JAKARTA (TheInsiderStories) – Moody’s Investors Service says that Indonesia’s (Baa2 stable) broadly sound economic fundamentals and strengthened policy framework are containing credit risks associated with the Rupiah’s recent decline, but additional currency weakness would have economy-wide credit-negative effects, especially given the government and corporate sector’s reliance on external funding.
“In recent years, policymakers have established a track record of credible monetary policy focused on price stability, and implemented hedging rules that reduce companies’ exposure to currency fluctuations. But the rapid decline in Indonesia’s reserves highlights the finite nature of buffers,” says Joy Rankothge, a Moody’s Vice President and Senior Analyst.
“While the rupiah’s decline to date has a limited credit impact, further currency declines could have economy-wide credit-negative effects. Additional depreciation in the rupiah would push up debt and debt-servicing costs, exacerbate external vulnerability, and add to inflationary pressures. Weaker corporate credit profiles and bank
asset quality could also dampen investment and economic growth,” says Rankothge.
The rupiah has depreciated by more than 9% since February, albeit by less than some other currencies. The currency depreciation has inflated Indonesia’s import bill, which is also being pushed up by capital and raw materials imports for government-led infrastructure projects and higher oil prices.
During the first half of 2018, Indonesia’s current account deficit increased to 2.6% of GDP, from 1.4% in January-June 2017.

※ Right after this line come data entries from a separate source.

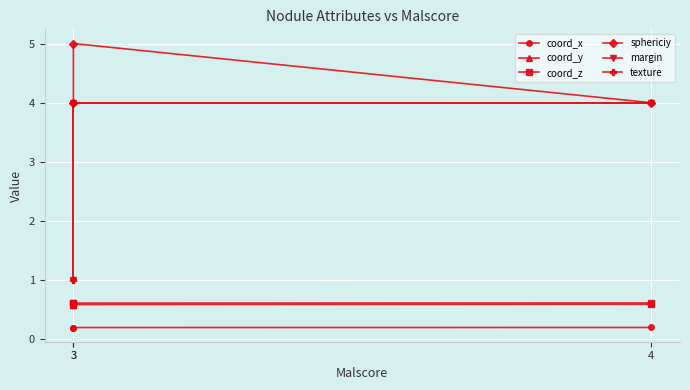

Is this an area chart (filled region under the line)?

No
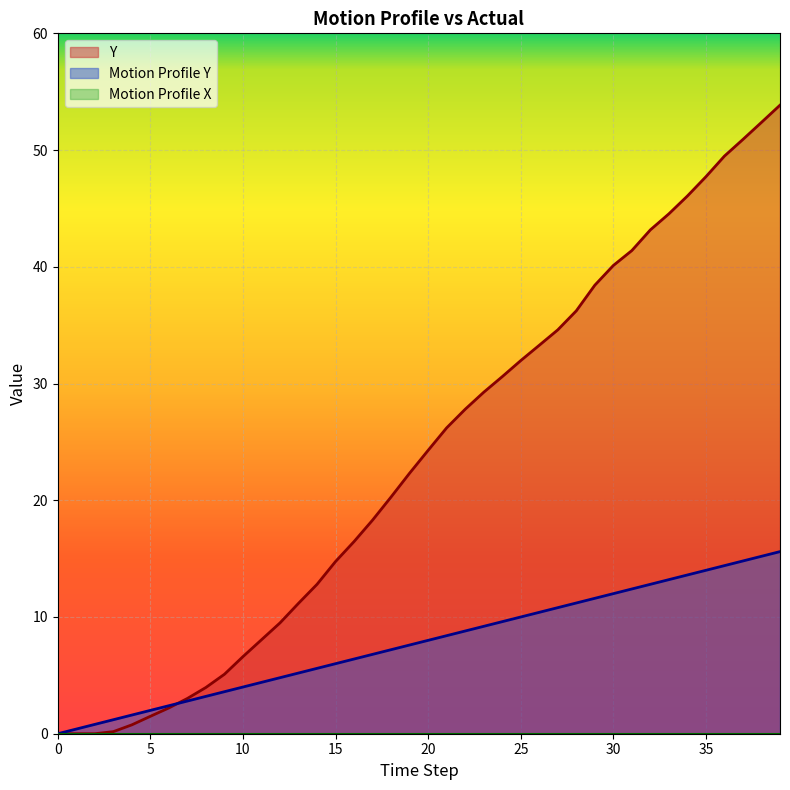

What is the sum of all Y values?

939.2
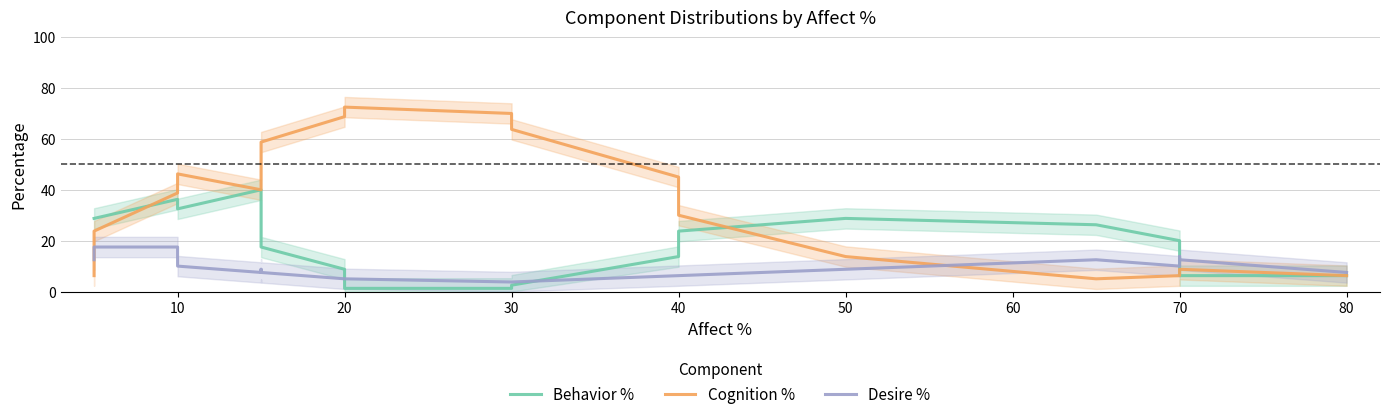

What is the difference between the second highest and second lowest values in the Behavior % series?

35.0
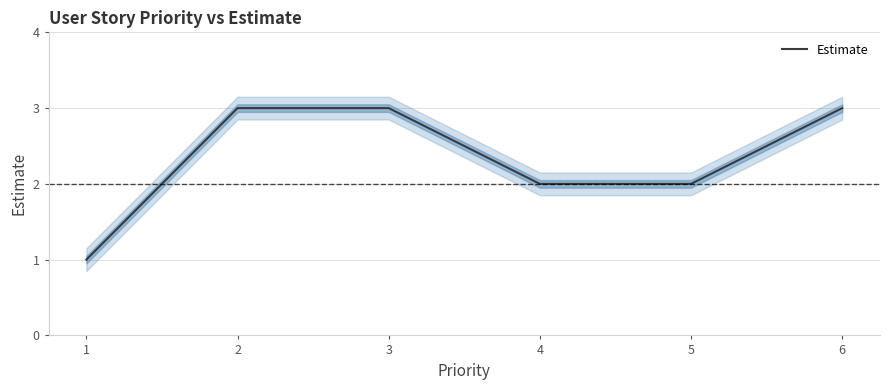

List the labels in order of value, smallest first.

1, 4, 5, 2, 3, 6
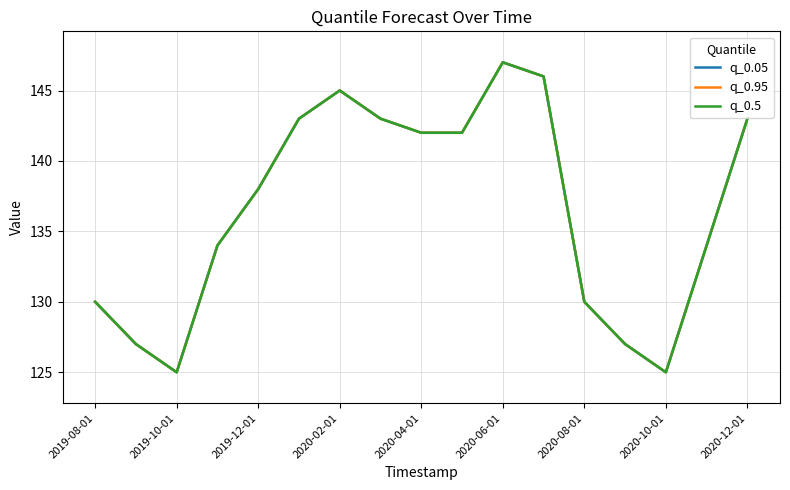

Does the chart display data point markers on the line(s)?

No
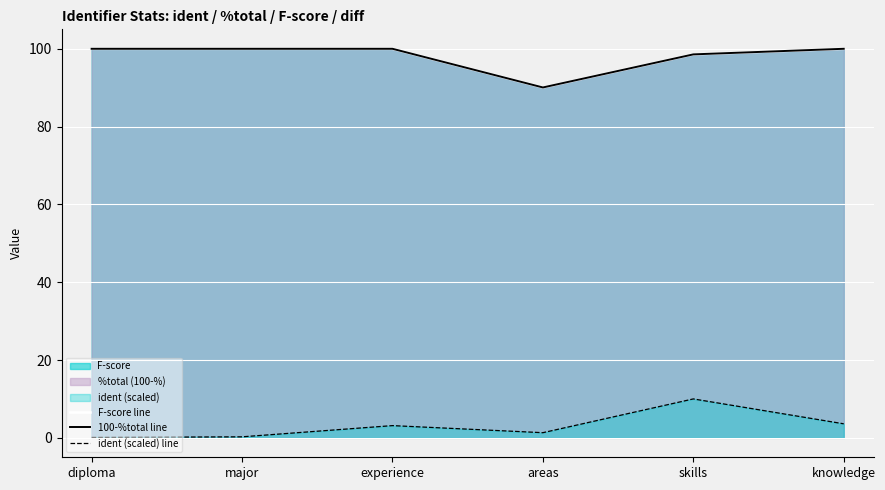

What is the label of the 6th point from the left?

knowledge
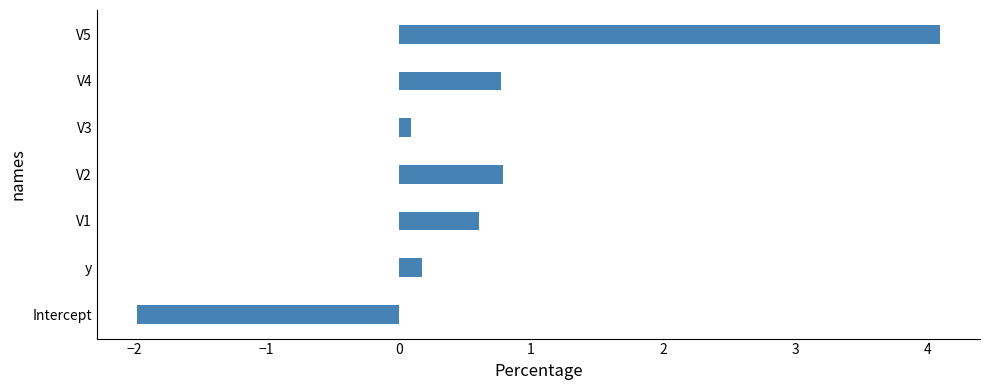

How many data points are less than 0?

1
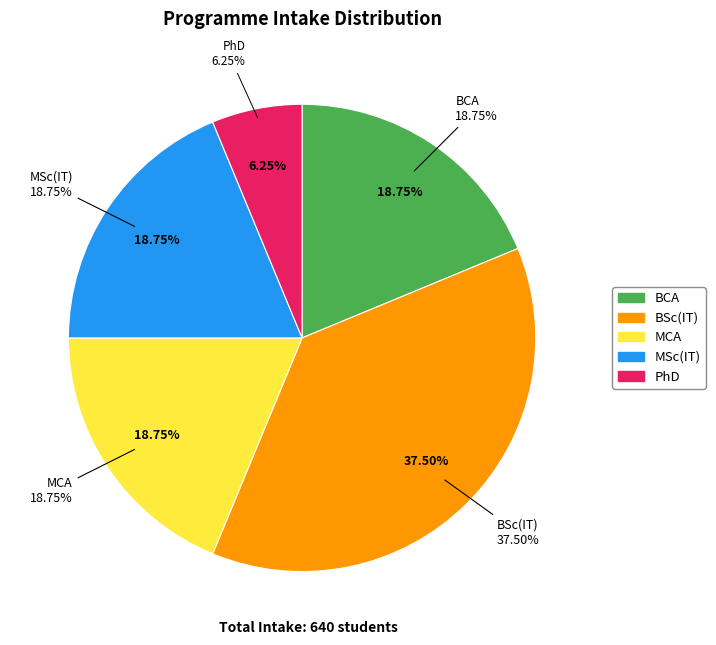

Is the sum of MCA and MSc(IT) greater than half?

No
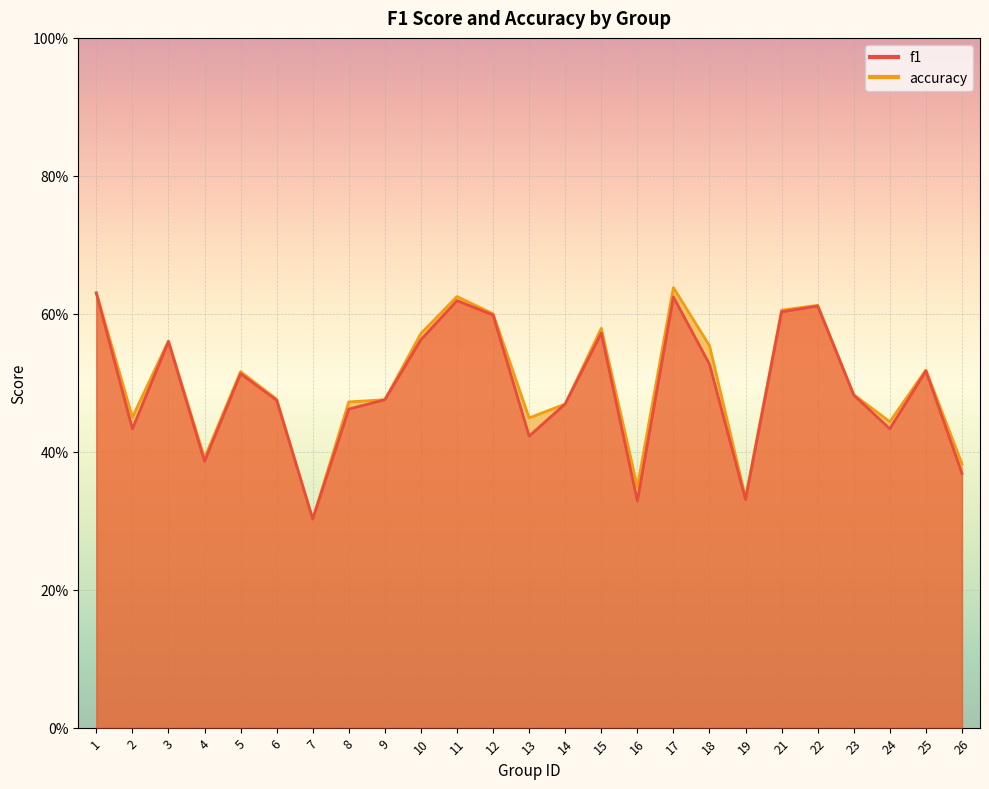

Count the number of data series in this chart.

2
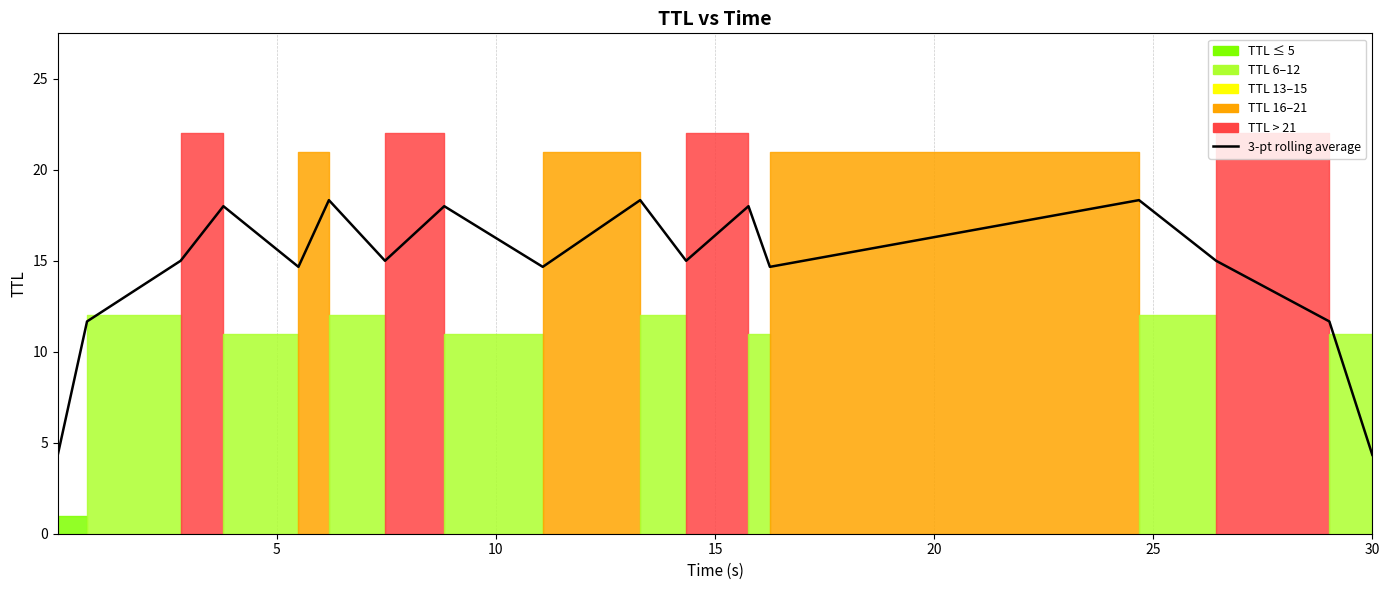

Is this an area chart (filled region under the line)?

No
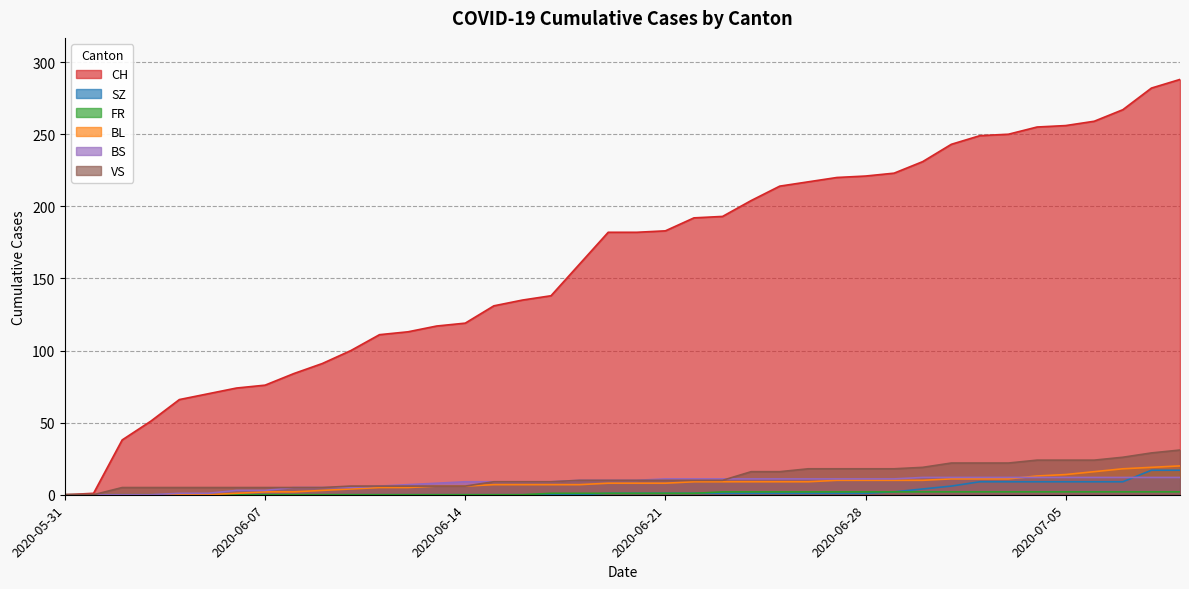

How many distinct data groups are displayed?

6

In addition, foreign reserves have been under pressure due to central bank intervention to support the rupiah, shrinking to $111.7 billion in August 2018 from a recent peak of $125.1 billion in January.
While reserves still adequately cover Indonesia’s external payment needs, the drawdown has been rapid. Relatively moderate exposure to foreign currency corporate debt, very strong capital buffers, and
macroprudential rules contain the credit impact of the weaker Rupiah on banks.
But more rate hikes could weigh on corporate debt servicing capacity and bank asset quality. Moody’s notes that four rated companies are vulnerable to further rupiah depreciation, while there would be limited credit-negative effect for others.
Lippo Karawaci Tbk (P.T.), Alam Sutera Realty Tbk (P.T.), MNC Investama Tbk (P.T.) and Gajah Tunggal Tbk (P.T.) are most vulnerable to rupiah weakness as their debt is largely denominated in dollars, while their cash flow is in rupiah. Most other rated companies have risk mitigants that would limit the credit impact of continued rupiah depreciation.
Additional currency weakness would likely challenge some rated infrastructure companies, although dollar revenues would contain the credit impact for most.
Perusahaan Listrik Negara (P.T.)’s debt is mostly denominated in dollars, whereas its revenue is largely in Rupiah. In case of need, Moody’s expects that Indonesia’s government would support the company.
Elsewhere, Moody’s analysis suggests that power projects will generally be resilient to the decline in the Rupiah, although this will depend on their tariff and cost structures.